Danny Boyle lifts veil on upcoming 'trance'
Danny Boyle gave the South by Southwest (SXSW) festival a sneak preview of his new movie, a dark thriller in which the director says you won't know the good guy until the end of the story.
"Trance," which opens March 27 in Europe and next month in North America, stars James McAvoy, Rosario Dawson and Vincent Cassel in a tale that blends the world of fine art with criminal gangs and hypnotherapy.
In conversation with New York Times writer David Carr, the Oscar-winning director of "Slumdog Millionaire" said he recently noticed a common thread in his genre-jumping projects -- a character with incredible odds to overcome.
"The difference in this film is that you don't know which character it is," he said. "You don't know until the end."
Besides the trailer already up for viewing online, Boyle presented a harrowing segment, set at night on harbor docks, in which Cassel is trapped inside a car that McAvoy soaks with gasoline and then sets on fire.
Boyle, 56, affably dismissed suggestions he was spoiling the plot for the SXSW crowd, noting that "Trance" -- befitting of its title -- opens with "an amnesia effect" that should work on filmgoers.
"At first you're absolutely certain you should root for James McAvoy," said Boyle, whose other crowd-pleasing efforts include "Trainspotting, "127 Hours" and the opening ceremony of the 2012 London Olympic Games.
"But then it kind of shifts... and that's one of the appeals of the film."
Speaking to an audience filled with independent filmmakers with dreams of Hollywood success, Boyle said he has been blessed to work with major studios that give him a "cap" -- a spending limit -- but trust him with full creative control.
Joining Boyle on stage at SXSW was Rick Smith, his longtime soundtrack collaborator since "Trainspotting" in 1996, which prominently featured music from Smith's electronic dance music group Underworld.

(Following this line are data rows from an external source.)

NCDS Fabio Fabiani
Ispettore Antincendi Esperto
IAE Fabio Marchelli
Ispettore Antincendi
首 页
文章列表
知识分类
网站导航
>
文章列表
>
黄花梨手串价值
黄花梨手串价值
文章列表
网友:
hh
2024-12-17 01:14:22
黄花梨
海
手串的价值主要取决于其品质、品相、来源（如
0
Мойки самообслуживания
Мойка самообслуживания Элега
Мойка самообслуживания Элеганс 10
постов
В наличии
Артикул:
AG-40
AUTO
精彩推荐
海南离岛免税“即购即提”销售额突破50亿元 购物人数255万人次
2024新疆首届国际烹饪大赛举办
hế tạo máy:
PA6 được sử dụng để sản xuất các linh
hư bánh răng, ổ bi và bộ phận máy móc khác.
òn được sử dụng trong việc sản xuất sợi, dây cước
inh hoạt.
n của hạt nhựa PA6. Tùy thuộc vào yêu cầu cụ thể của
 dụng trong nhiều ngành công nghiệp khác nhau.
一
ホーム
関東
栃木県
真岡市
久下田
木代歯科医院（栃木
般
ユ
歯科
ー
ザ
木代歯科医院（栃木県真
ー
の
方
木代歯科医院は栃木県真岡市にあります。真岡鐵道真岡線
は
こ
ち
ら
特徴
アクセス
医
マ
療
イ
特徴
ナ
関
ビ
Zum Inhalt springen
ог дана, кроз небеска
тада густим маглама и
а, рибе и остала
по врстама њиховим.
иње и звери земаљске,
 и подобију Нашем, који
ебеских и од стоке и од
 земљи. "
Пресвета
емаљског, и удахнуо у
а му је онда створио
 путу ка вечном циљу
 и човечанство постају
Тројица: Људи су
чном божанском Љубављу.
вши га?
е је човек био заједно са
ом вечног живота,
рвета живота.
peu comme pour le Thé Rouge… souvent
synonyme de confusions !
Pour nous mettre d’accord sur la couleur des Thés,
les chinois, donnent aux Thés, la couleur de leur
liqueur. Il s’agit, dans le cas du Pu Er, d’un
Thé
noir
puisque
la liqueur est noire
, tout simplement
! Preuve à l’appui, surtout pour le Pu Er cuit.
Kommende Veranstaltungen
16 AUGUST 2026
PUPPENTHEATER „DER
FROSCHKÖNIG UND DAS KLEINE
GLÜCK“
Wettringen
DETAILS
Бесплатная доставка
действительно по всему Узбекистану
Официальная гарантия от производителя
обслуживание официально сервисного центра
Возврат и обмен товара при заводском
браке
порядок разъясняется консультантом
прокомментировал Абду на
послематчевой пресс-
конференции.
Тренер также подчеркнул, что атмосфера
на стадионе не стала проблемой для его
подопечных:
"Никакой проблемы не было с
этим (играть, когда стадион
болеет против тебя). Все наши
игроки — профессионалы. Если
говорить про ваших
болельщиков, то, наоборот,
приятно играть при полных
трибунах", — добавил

Smith noted that Underworld was reluctant at first to contribute to "Trainspotting" after Boyle told him it was about a group of heroin addicts in a grim corner of Scotland's otherwise picturesque capital Edinburgh.
"Then Danny said, 'Come along and I'll show you 15 minutes,'" Smith recalled.
He then viewed a scene in which Ewan McGregor dives into a sordid toilet bowl then swims through tropical waters to recover some lost suppositories.
That same clip was screened at Saturday's discussion -- along with a segment from Boyle's 1994 directorial film debut "Shallow Grave" -- and Smith said he immediately saw humor, intelligence and compassion in the project.
"And at the end of the clip, it became the complete opposite: 'You can use anything of ours that you want in your film,'" the musician remembered telling Boyle.
Boyle, who grew up with late 1970s punk and then frequented raves in the 1990s, cited music as a powerful influence.
"I see my life in pop music... and you tell your stories through that prism," he said.